魔女は夜ささやく 33.34冊目

魔女は夜ささやく〈上〉

魔女は夜ささやく〈上〉

魔女は夜ささやく〈下〉

魔女は夜ささやく〈下〉

 上巻に3週間、下巻に2日かけて読了。
 物語の舞台は17世紀末のアメリカ、カロライナ地方。数年前に新たに開拓された町ファウント・ロイヤルでは2件の殺人の罪で魔女<レイチェル・ハワース>が囚われていた。
近隣の港町チャールズタウンの判事<アイザック・ウッドワード>とその書記でありこの物語の主人公<マシュー・コーベット>の二人は法による「文明的」な捌きを下す為にファウント・ロイヤルへと出立する。
ファウント・ロイヤルに着くまでには、インディアンと猛獣が徘徊するらしい深い森を抜けていかなければならない。そうしてやっとたどり着いた町は長く降り続く雨による不作、頻発する不審火、それらを含めた魔女への恐怖から町を出て行く住人も少なくない。
 17世紀末といえば中世で起こった魔女狩りは徐々に下火になってきている時期だが、こうした閉鎖された町では魔女への恐怖はいまだに大きな影響力を持つ。住人たちの多くが「魔女はいつ焼かれるのか?」「今すぐ魔女を火刑に処すればこの町には再び平和が訪れる」とするなかで、判事<アイザック・ウッドワード>と書記<マシュー・コーベット>は調査を開始する。彼女は町の住人に、サタンとの密会を目撃されており、物的証拠も揃っている。しかし、書記<マシュー・コーベット>は調査を進めていくにつれ彼女<レイチェル・ハワース>は魔女でないと確信するに至り、判事<アイザック・ウッドワード>とは立場を異にしていく。
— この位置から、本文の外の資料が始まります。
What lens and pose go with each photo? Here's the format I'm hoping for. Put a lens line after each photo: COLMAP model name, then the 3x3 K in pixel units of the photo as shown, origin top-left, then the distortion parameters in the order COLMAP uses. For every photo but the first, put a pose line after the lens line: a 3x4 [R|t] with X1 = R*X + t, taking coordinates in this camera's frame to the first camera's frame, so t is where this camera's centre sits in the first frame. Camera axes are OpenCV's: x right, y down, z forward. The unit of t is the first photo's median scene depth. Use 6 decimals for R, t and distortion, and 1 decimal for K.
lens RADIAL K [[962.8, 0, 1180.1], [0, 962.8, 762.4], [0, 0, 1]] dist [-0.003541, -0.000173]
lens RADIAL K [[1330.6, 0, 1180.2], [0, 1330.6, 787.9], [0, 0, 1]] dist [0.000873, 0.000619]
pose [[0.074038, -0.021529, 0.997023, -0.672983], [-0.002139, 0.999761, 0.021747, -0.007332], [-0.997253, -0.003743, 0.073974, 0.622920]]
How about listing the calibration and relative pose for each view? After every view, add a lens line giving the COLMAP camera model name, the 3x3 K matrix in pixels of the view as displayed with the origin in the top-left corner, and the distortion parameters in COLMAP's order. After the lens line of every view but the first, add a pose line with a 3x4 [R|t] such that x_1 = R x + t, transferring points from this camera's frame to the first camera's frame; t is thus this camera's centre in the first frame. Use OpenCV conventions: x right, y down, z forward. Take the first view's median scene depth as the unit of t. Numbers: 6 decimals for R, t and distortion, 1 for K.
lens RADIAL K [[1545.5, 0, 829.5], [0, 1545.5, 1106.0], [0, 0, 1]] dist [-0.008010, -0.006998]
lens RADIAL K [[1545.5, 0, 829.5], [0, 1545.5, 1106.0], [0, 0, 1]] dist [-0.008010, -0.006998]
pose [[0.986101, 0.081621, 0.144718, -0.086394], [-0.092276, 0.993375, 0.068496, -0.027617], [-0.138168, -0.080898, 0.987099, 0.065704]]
「あたたはほんとうに――一点の疑いもなく――レイチェルは魔女だと信じているのですか?」
「お前の質問は……感情に傾きすぎている。わたしには、法を支え、法の定めたところを実行する責任がある。証拠が彼女は魔女であるといっている……よって、最大限厳格に法を適用しなければならん」

 1頁二段組、上下巻合わせて813頁の大作。上巻では、これでもかというほど謎がばら撒かれ、なんだかよくわからないけど大興奮。興奮しすぎて体力を消耗するので移動中の電車内でちょびちょび読み進めて約3週間。その謎が解き明かされていく下巻は一気に読んでしまった。ご馳走様でした。もともとホラー作家として活躍していた作家だけに、ファント・ロイヤルを取り巻く中世的な、暗く閉鎖された町の雰囲気がいい感じ。また、孤児院育ちの書記<マシュー・コーベット>とマシューを引き取り育てた判事<アイザック・ウッドワード>の擬似父と息子の関係にも注目。
 他の作品も読みたいんだが、近所の図書館には置いてないし、本屋にも当然ないし、どうしたもんか。ジュンク堂とかいきゃあるのかしら。